Task brief |
Where an entry contains an image, skip the image and print the rest exactly.

Stored data |
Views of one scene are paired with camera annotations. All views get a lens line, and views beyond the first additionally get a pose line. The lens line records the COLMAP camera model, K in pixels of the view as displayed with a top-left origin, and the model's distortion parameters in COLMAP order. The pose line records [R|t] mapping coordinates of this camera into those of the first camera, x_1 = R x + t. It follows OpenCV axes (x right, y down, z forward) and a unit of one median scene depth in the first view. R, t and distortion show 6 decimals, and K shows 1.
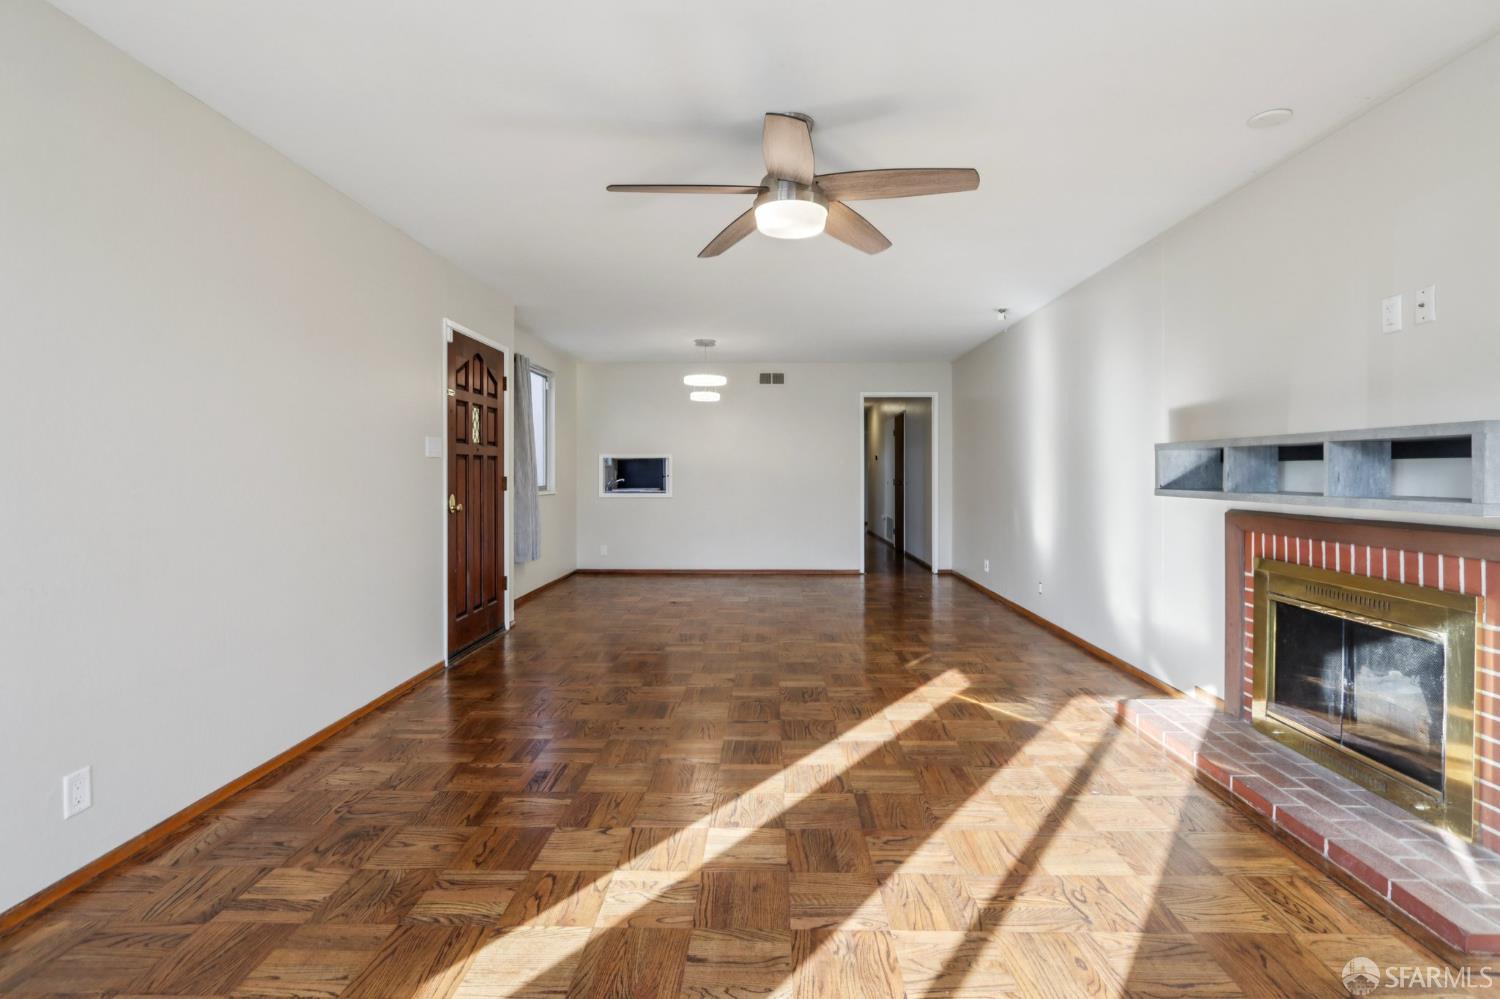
lens RADIAL K [[700.2, 0, 762.2], [0, 700.2, 468.6], [0, 0, 1]] dist [-0.010270, 0.002663]
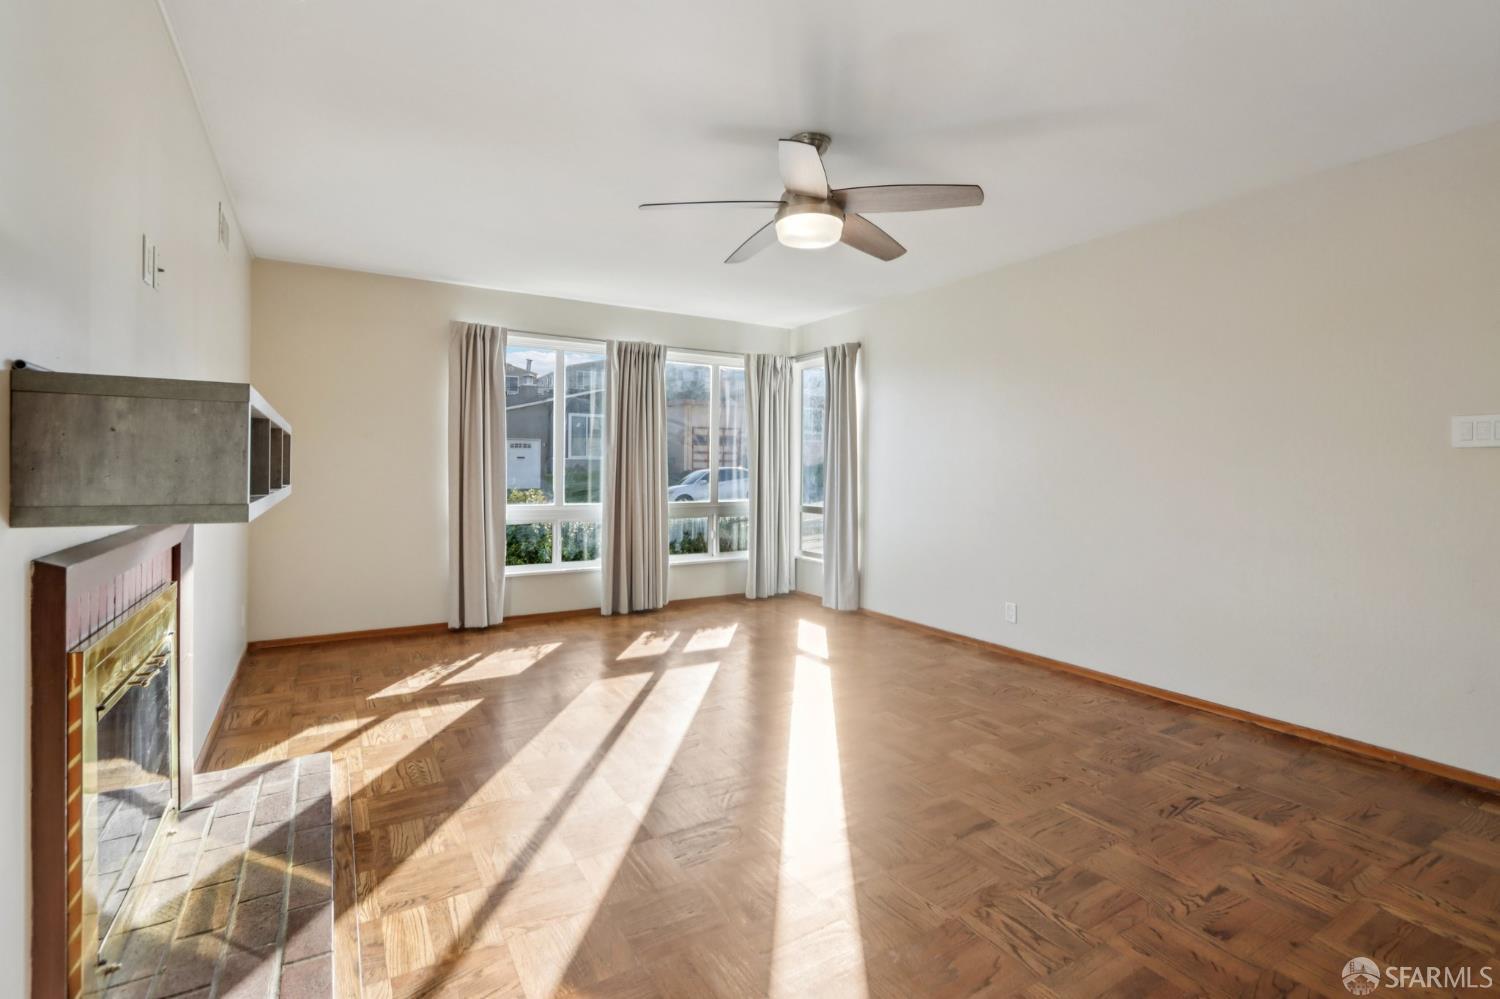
lens RADIAL K [[700.2, 0, 749.4], [0, 700.2, 472.5], [0, 0, 1]] dist [-0.010270, 0.002663]
pose [[-0.851943, 0.000290, -0.523634, 0.568889], [-0.001907, 0.999991, 0.003657, 0.009008], [0.523631, 0.004114, -0.851935, 1.568883]]
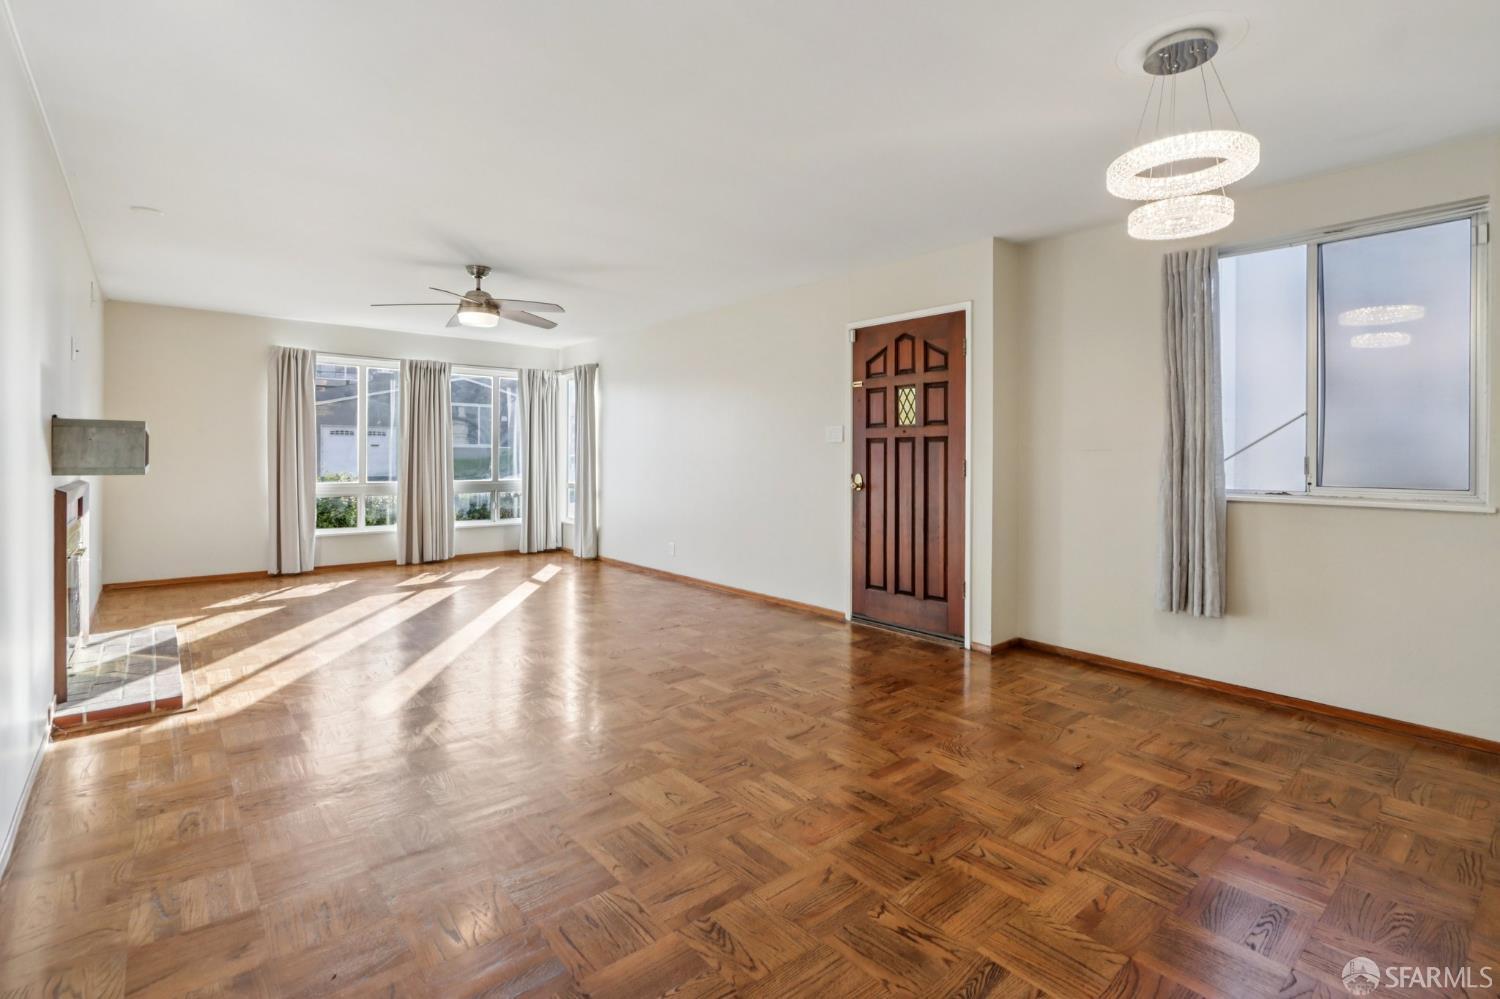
lens RADIAL K [[700.2, 0, 754.0], [0, 700.2, 462.3], [0, 0, 1]] dist [-0.010270, 0.002663]
pose [[-0.752810, 0.004574, -0.658222, 0.603335], [-0.000099, 0.999975, 0.007063, 0.013330], [0.658238, 0.005382, -0.752791, 2.434869]]
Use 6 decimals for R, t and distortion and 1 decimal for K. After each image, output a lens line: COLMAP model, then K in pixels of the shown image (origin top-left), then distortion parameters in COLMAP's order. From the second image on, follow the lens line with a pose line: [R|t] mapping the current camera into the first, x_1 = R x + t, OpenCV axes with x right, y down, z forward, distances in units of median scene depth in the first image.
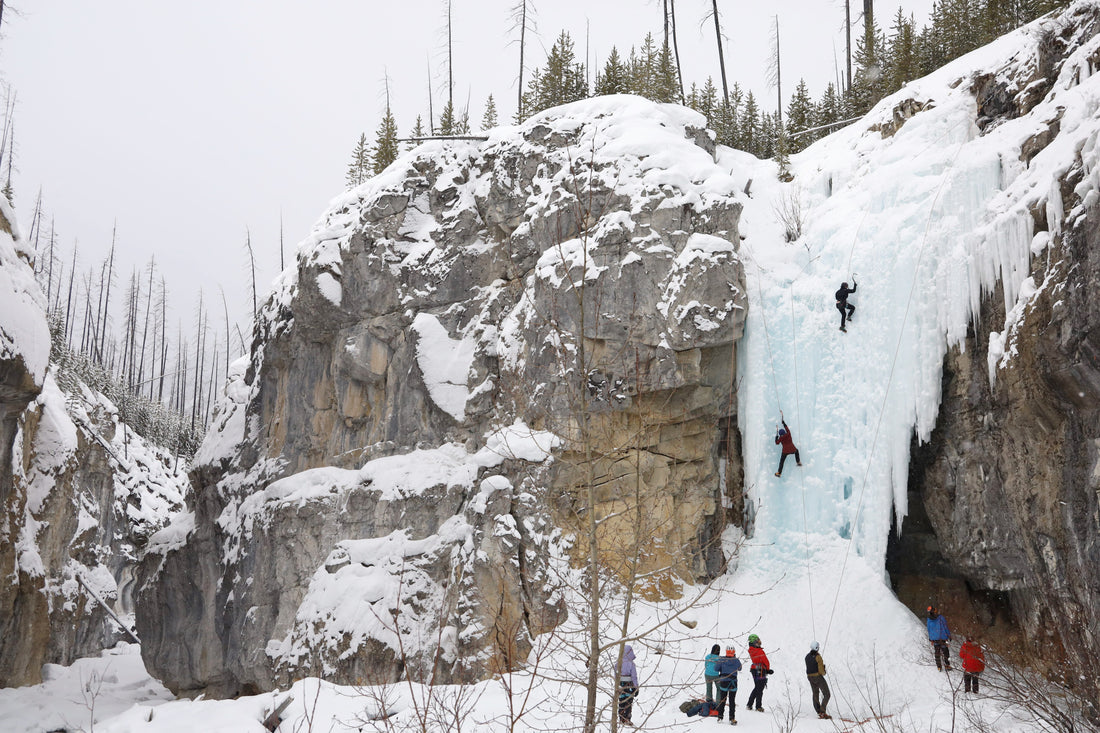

Your solution |
Views of one scene are paired with camera annotations. All views get a lens line, and views beyond the first additionally get a pose line. The lens line records the COLMAP camera model, K in pixels of the view as displayed with a top-left origin, and the model's distortion parameters in COLMAP order. The pose line records [R|t] mapping coordinates of this camera into those of the first camera, x_1 = R x + t. It follows OpenCV axes (x right, y down, z forward) and a unit of one median scene depth in the first view. R, t and distortion show 6 decimals, and K shows 1.
lens RADIAL K [[700.2, 0, 762.2], [0, 700.2, 468.6], [0, 0, 1]] dist [-0.010270, 0.002663]
lens RADIAL K [[700.2, 0, 749.4], [0, 700.2, 472.5], [0, 0, 1]] dist [-0.010270, 0.002663]
pose [[-0.851943, 0.000290, -0.523634, 0.568889], [-0.001907, 0.999991, 0.003657, 0.009008], [0.523631, 0.004114, -0.851935, 1.568883]]
lens RADIAL K [[700.2, 0, 754.0], [0, 700.2, 462.3], [0, 0, 1]] dist [-0.010270, 0.002663]
pose [[-0.752810, 0.004574, -0.658222, 0.603335], [-0.000099, 0.999975, 0.007063, 0.013330], [0.658238, 0.005382, -0.752791, 2.434869]]
Use 6 decimals for R, t and distortion and 1 decimal for K. After each image, output a lens line: COLMAP model, then K in pixels of the shown image (origin top-left), then distortion parameters in COLMAP's order. From the second image on, follow the lens line with a pose line: [R|t] mapping the current camera into the first, x_1 = R x + t, OpenCV axes with x right, y down, z forward, distances in units of median scene depth in the first image.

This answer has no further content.